At the end of that season, his loan deal up, Doyle returned to Coventry. Adrian Boothroyd had since taken over charge from Coleman.
It would be his last season for the Sky Blues – in his first spell at least. In 2011 he joined Sheffield United.
“Like Leeds, it’s a tough club to play for because expectations are through the roof,” says Doyle.
“I played with players at Sheffield who just couldn’t handle the crowd. It was tough environment if you weren’t winning games.
“But I was there every Saturday to put that jersey on and play – I never shirked it.”
The play-off final defeat to Huddersfield is the “one that got away” for Doyle. The Blades finished the regular season in third, three points off automatic promotion, and nine clear of Huddersfield.
It was a campaign overshadowed by Blades striker Ched Evans being convicted of rape.
“And it affected us as players – it was a horrible time. We thought we were going to get second place, but everything went downhill after that,” he said.
“Charlton were really strong, but we were the next best team in the league. We should never have been in the play-offs.”
His second promotion came at Portsmouth, whom he joined in 2015 as captain.
Having lost in the League Two play-off semi-finals in his first season at Fratton Park, Portsmouth clinched the title in 2016/17 on a dramatic final day of the season.
Already assured of a top three place and automatic promotion, Portsmouth’s 6-1 hammering of Cheltenham was enough to send them top, as rivals Plymouth Albion and Doncaster both slipped up.
It was the first time they’d been top all season, and gave the club its first piece of silverware since Harry Redknapp’s side won the FA Cup in 2008.
“The scenes that day at Fratton Park were amazing and that weekend will live with me forever,” said Doyle.

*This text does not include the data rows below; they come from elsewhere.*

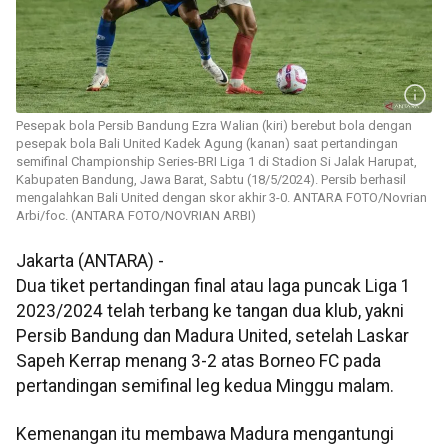
Pesepak bola Persib Bandung Ezra Walian (kiri) berebut bola dengan
pesepak bola Bali United Kadek Agung (kanan) saat pertandingan
semifinal Championship Series-BRI Liga 1 di Stadion Si Jalak Harupat,
Kabupaten Bandung, Jawa Barat, Sabtu (18/5/2024). Persib berhasil
mengalahkan Bali United dengan skor akhir 3-0. ANTARA FOTO/Novrian
Arbi/foc. (ANTARA FOTO/NOVRIAN ARBI)
Jakarta (ANTARA) -
Dua tiket pertandingan final atau laga puncak Liga 1
2023/2024 telah terbang ke tangan dua klub, yakni
Persib Bandung dan Madura United, setelah Laskar
Sapeh Kerrap menang 3-2 atas Borneo FC pada
pertandingan semifinal leg kedua Minggu malam.
Kemenangan itu membawa Madura mengantungi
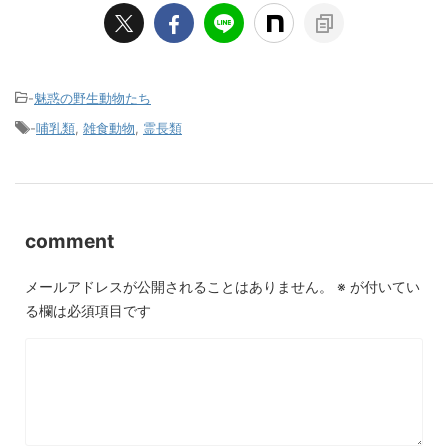
-
魅惑の野生動物たち
-
哺乳類
,
雑食動物
,
霊長類
comment
メールアドレスが公開されることはありません。
※
が付いてい
る欄は必須項目です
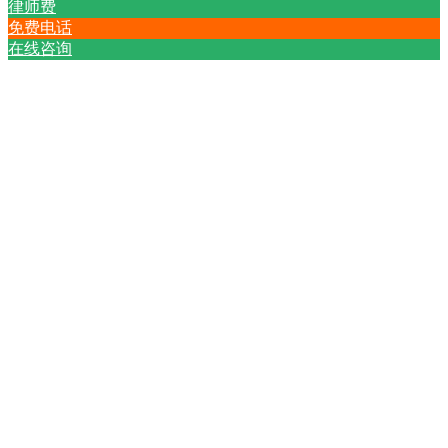
律师费
免费电话
在线咨询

“We went down to the seafront on the Sunday and there were thousands of fans down there, and they gave us a great welcome.”

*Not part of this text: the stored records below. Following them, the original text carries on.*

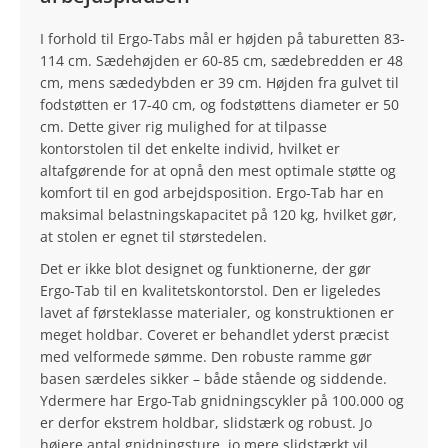
I forhold til Ergo-Tabs mål er højden på taburetten 83-
114 cm. Sædehøjden er 60-85 cm, sædebredden er 48
cm, mens sædedybden er 39 cm. Højden fra gulvet til
fodstøtten er 17-40 cm, og fodstøttens diameter er 50
cm. Dette giver rig mulighed for at tilpasse
kontorstolen til det enkelte individ, hvilket er
altafgørende for at opnå den mest optimale støtte og
komfort til en god arbejdsposition. Ergo-Tab har en
maksimal belastningskapacitet på 120 kg, hvilket gør,
at stolen er egnet til størstedelen.
Det er ikke blot designet og funktionerne, der gør
Ergo-Tab til en kvalitetskontorstol. Den er ligeledes
lavet af førsteklasse materialer, og konstruktionen er
meget holdbar. Coveret er behandlet yderst præcist
med velformede sømme. Den robuste ramme gør
basen særdeles sikker – både stående og siddende.
Ydermere har Ergo-Tab gnidningscykler på 100.000 og
er derfor ekstrem holdbar, slidstærk og robust. Jo
højere antal gnidningsture, jo mere slidstærkt vil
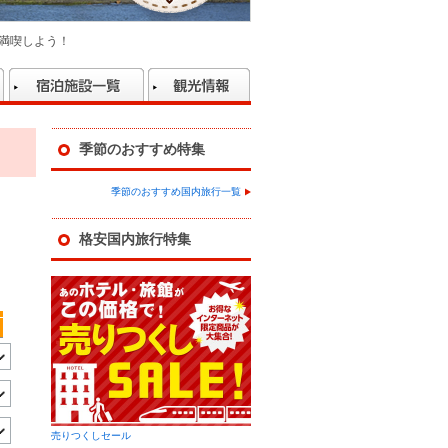
満喫しよう！
季節のおすすめ特集
ン
季節のおすすめ国内旅行一覧
格安国内旅行特集
売りつくしセール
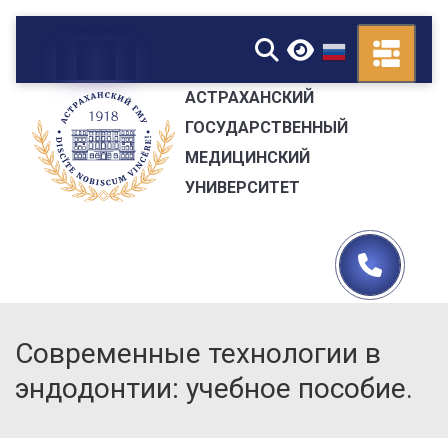
▼
АСТРАХАНСКИЙ
ГОСУДАРСТВЕННЫЙ
МЕДИЦИНСКИЙ
УНИВЕРСИТЕТ
Современные технологии в
эндодонтии: учебное пособие.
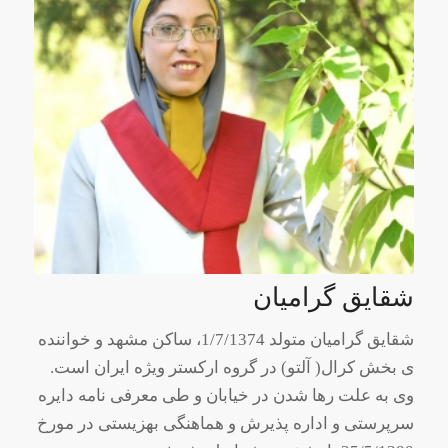
شقایق گرامیان
شقایق گرامیان متولد 1/7/1374، ساکن مشهد و خواننده
ی بخش کرال( آلتو) در گروه ارکستر ویژه ایران است.
وی به علت رها شدن در خیابان و طی معرفی نامه دایره
سرپرستی و اداره پذیرش و هماهنگی بهزیستی در مورخ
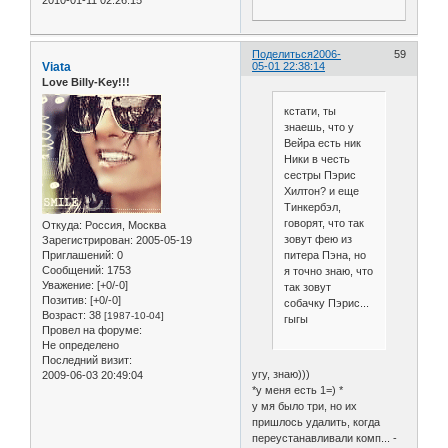
Поделиться
2006-
59
Viata
05-01 22:38:14
Love Billy-Key!!!
кстати, ты
знаешь, что у
Вейра есть ник
Ники в честь
сестры Пэрис
Хилтон? и еще
Тинкербэл,
говорят, что так
Откуда:
Россия, Москва
зовут фею из
Зарегистрирован
: 2005-05-19
Приглашений:
0
питера Пэна, но
Сообщений:
1753
я точно знаю, что
Уважение:
[+0/-0]
так зовут
Позитив:
[+0/-0]
собачку Пэрис...
Возраст:
38
[1987-10-04]
гыгы
Провел на форуме:
Не определено
Последний визит:
угу, знаю)))
2009-06-03 20:49:04
*у меня есть 1=) *
у мя было три, но их
пришлось удалить, когда
переустанавливали комп... -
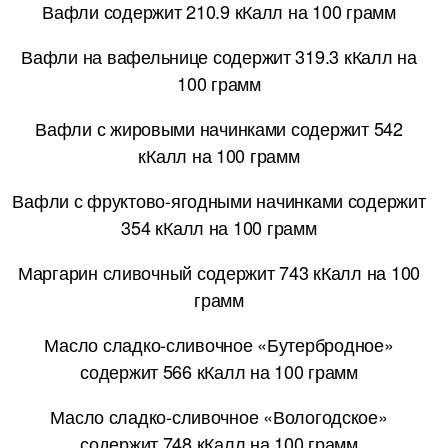
Вафли содержит 210.9 кКалл на 100 грамм
Вафли на вафельнице содержит 319.3 кКалл на
100 грамм
Вафли с жировыми начинками содержит 542
кКалл на 100 грамм
Вафли с фруктово-ягодными начинками содержит
354 кКалл на 100 грамм
Маргарин сливочный содержит 743 кКалл на 100
грамм
Масло сладко-сливочное «Бутербродное»
содержит 566 кКалл на 100 грамм
Масло сладко-сливочное «Вологодское»
содержит 748 кКалл на 100 грамм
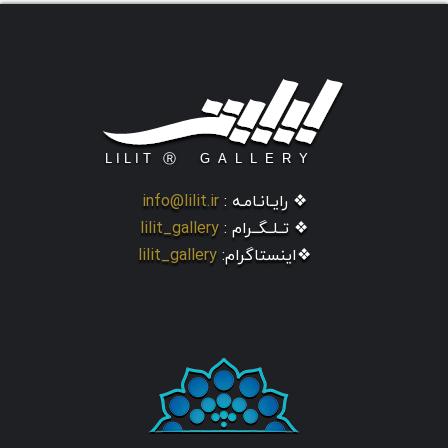
❖ رایـانـامـه :
info@lilit.ir
❖ تــلــگــرام :
lilit_gallery
❖اینستاگرام:
lilit_gallery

But rather than going up with Portsmouth, Doyle opted to stay in League Two and re-sign for Coventry, under manager Mark Robbins.
🎶 WE’VE GOT MICHAEL DOYLE…
— Coventry City (@Coventry_City) May 19, 2018
The city was still his home and having given him his opportunity back in 2003, it’s the club above all others that he has a “real affiliation” with.

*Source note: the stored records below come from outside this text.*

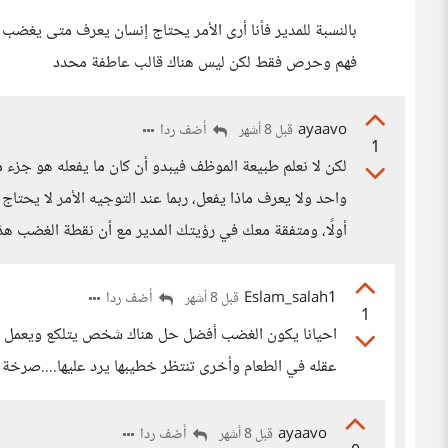
بالنسبة للمدير فأنا أرى الأمر يحتاج إنسان يعرف متى يغ
فهم وحرص فقط لكن ليس هناك قالب عاطفة محدد
ayaavo
أضف ردا
قبل 8 أشهر
1
لكن لا نعلم طبيعة الموظف فيبدو أن كان ما يفعله هو جزء 
واحد ولا يعرف ماذا يفعل، ربما عند التوجيه الأمر لا يحت
أولًا، ومتفقة معك في رؤيتك المدير مع أن نقطة الغضب ه
Eslam_salah1
أضف ردا
قبل 8 أشهر
1
احيانا يكون الغضب أفضل حل هناك شخص يتلكع ويعمل عل
عقله في الطعام وأخرى تنتظر خطيبها يرد عليها....صرخة 
ayaavo
أضف ردا
قبل 8 أشهر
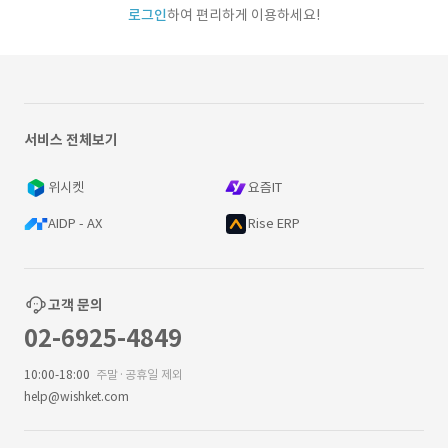
로그인
하여 편리하게 이용하세요!
서비스 전체보기
위시켓
요즘IT
AIDP - AX
Rise ERP
고객 문의
02-6925-4849
10:00-18:00
주말·공휴일 제외
help@wishket.com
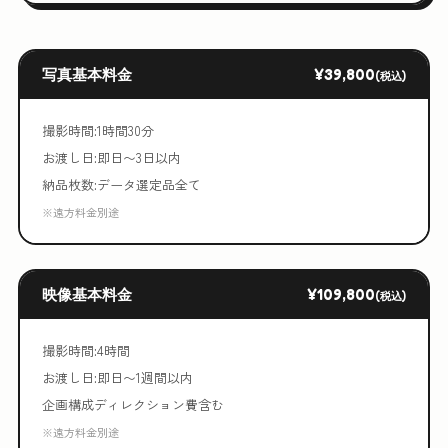
写真基本料金
¥39,800
(税込)
撮影時間:1時間30分
お渡し日:即日〜3日以内
納品枚数:データ選定品全て
※遠方料金別途
映像基本料金
¥109,800
(税込)
撮影時間:4時間
お渡し日:即日〜1週間以内
企画構成ディレクション費含む
※遠方料金別途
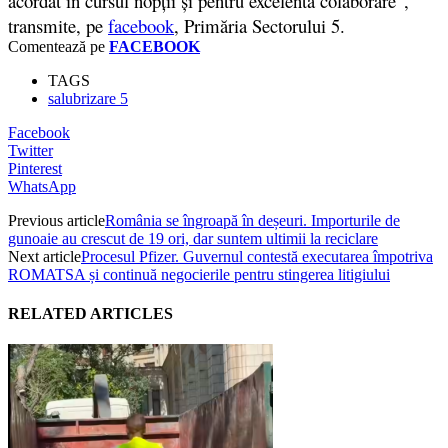
acordat în cursul nopții și pentru excelenta colaborare”,
transmite, pe
facebook
, Primăria Sectorului 5.
Comentează pe
FACEBOOK
TAGS
salubrizare 5
Facebook
Twitter
Pinterest
WhatsApp
Previous article
România se îngroapă în deșeuri. Importurile de
gunoaie au crescut de 19 ori, dar suntem ultimii la reciclare
Next article
Procesul Pfizer. Guvernul contestă executarea împotriva
ROMATSA și continuă negocierile pentru stingerea litigiului
RELATED ARTICLES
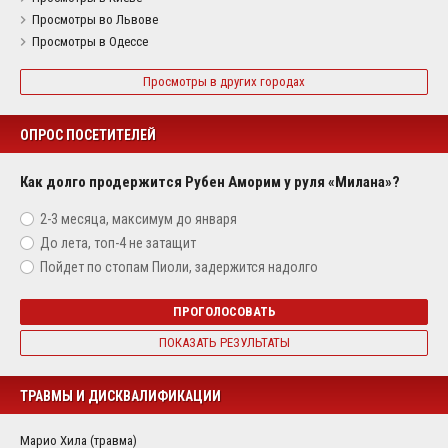
Просмотры во Львове
Просмотры в Одессе
Просмотры в других городах
ОПРОС ПОСЕТИТЕЛЕЙ
Как долго продержится Рубен Аморим у руля «Милана»?
2-3 месяца, максимум до января
До лета, топ-4 не затащит
Пойдет по стопам Пиоли, задержится надолго
ПРОГОЛОСОВАТЬ
ПОКАЗАТЬ РЕЗУЛЬТАТЫ
ТРАВМЫ И ДИСКВАЛИФИКАЦИИ
Марио Хила (травма)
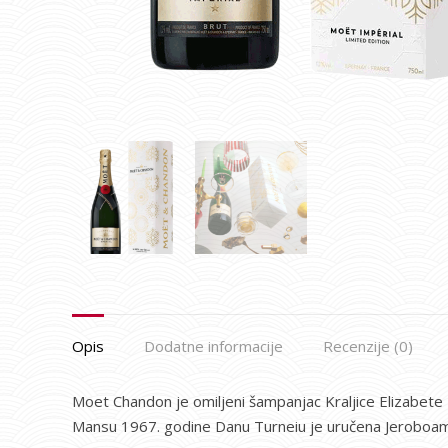
Opis
Dodatne informacije
Recenzije (0)
Moet Chandon je omiljeni šampanjac Kraljice Elizabete 
Mansu 1967. godine Danu Turneiu je uručena Jeroboam b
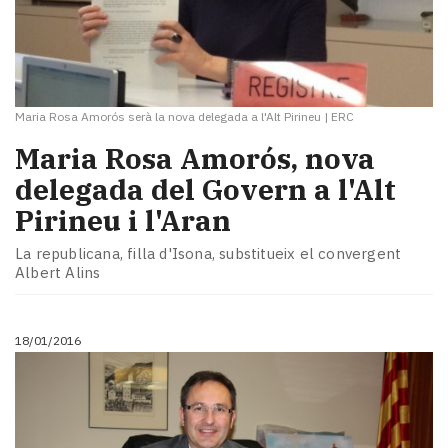
Maria Rosa Amorós serà la nova delegada a l'Alt Pirineu
|
ERC
Maria Rosa Amorós, nova
delegada del Govern a l'Alt
Pirineu i l'Aran
La republicana, filla d'Isona, substitueix el convergent
Albert Alins
18/01/2016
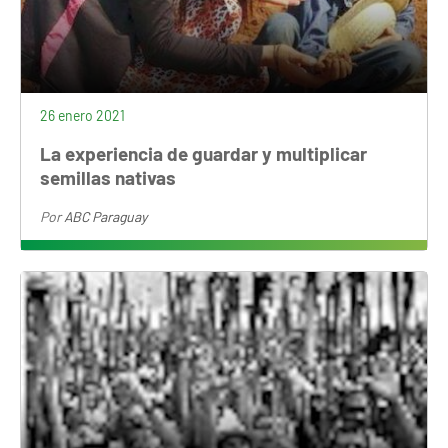
26 enero 2021
La experiencia de guardar y multiplicar
semillas nativas
Por
ABC Paraguay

“I never thought I’d get the chance to go back to Coventry. I’d just won the league at Portsmouth and loved it there, but the opportunity came to go home and to cut out the travelling.
“I was torn, but it worked out great.”
Again handed the captain’s armband, Doyle led the Sky Blues to promotion via the play-offs at Wembley, and that 3-1 victory over Exeter.
He helped the club cement its League One place the following season, finishing eighth, before been drafted in by Notts County in January 2019 to help in its fight against relegation to the National League.
He couldn’t prevent them from beating the drop, but they were well on course to bounce straight back until Covid-19 intervened.
It’s at The Magpies, though, that Doyle passed the 800 appearance milestone. He’s since moved on to 806.
His tally of 674 Football League appearances has put him in good company – the only Irishmen to have amassed more are Pat Jennings (757) and Denis Irwin (682).
“It’s something to be proud of; there’s not too many players who passed 800 games,” says Doyle, who has set no time limits on how long he’ll carry on for.
“I know I’m at the latter stages of my career, but I’m enjoying it at Notts County. You take it as it comes.
“I’m playing a large amount of games and I feel good…I don’t feel like retiring.”
As long as he can keep up with the younger lads in pre-season training, he’ll keep going.
“I’m always up around the front [on team runs] – I haven’t been falling behind. When I start dropping nearer the back, then that will be time for me,” he says.